Work to be completed -> Please reproduce the text of all the records below word for word, leaving out the pictures.

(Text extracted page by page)
Content starts
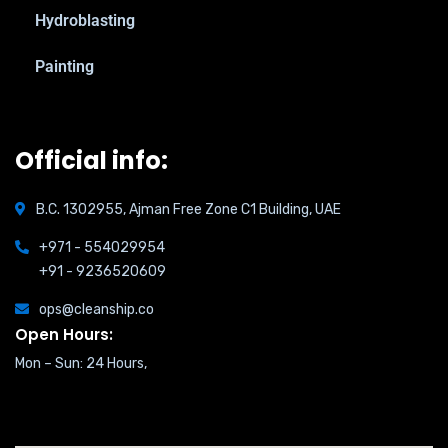
Hydroblasting
Painting
Official info:
B.C. 1302955, Ajman Free Zone C1 Building, UAE
+971 - 554029954
+91 - 9236520609
ops@cleanship.co
Open Hours:
Mon – Sun: 24 Hours,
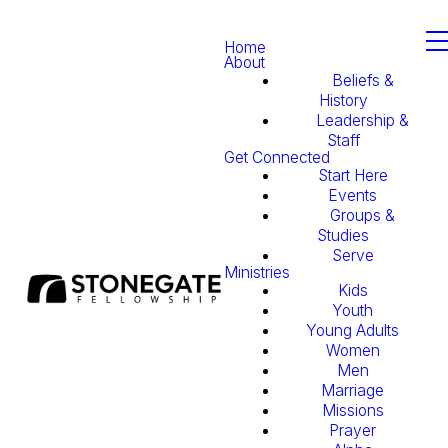
Home
About
Beliefs &
History
Leadership &
Staff
Get Connected
Start Here
Events
Groups &
Studies
Serve
Ministries
Kids
Youth
Young Adults
Women
Men
Marriage
Missions
Prayer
Content ends
Response box ->
Hydroblasting
Painting
Official info:
B.C. 1302955, Ajman Free Zone C1 Building, UAE
+971 - 554029954
+91 - 9236520609
ops@cleanship.co
Open Hours:
Mon – Sun: 24 Hours,
Home
About
Beliefs &
History
Leadership &
Staff
Get Connected
Start Here
Events
Groups &
Studies
Serve
Ministries
Kids
Youth
Young Adults
Women
Men
Marriage
Missions
Prayer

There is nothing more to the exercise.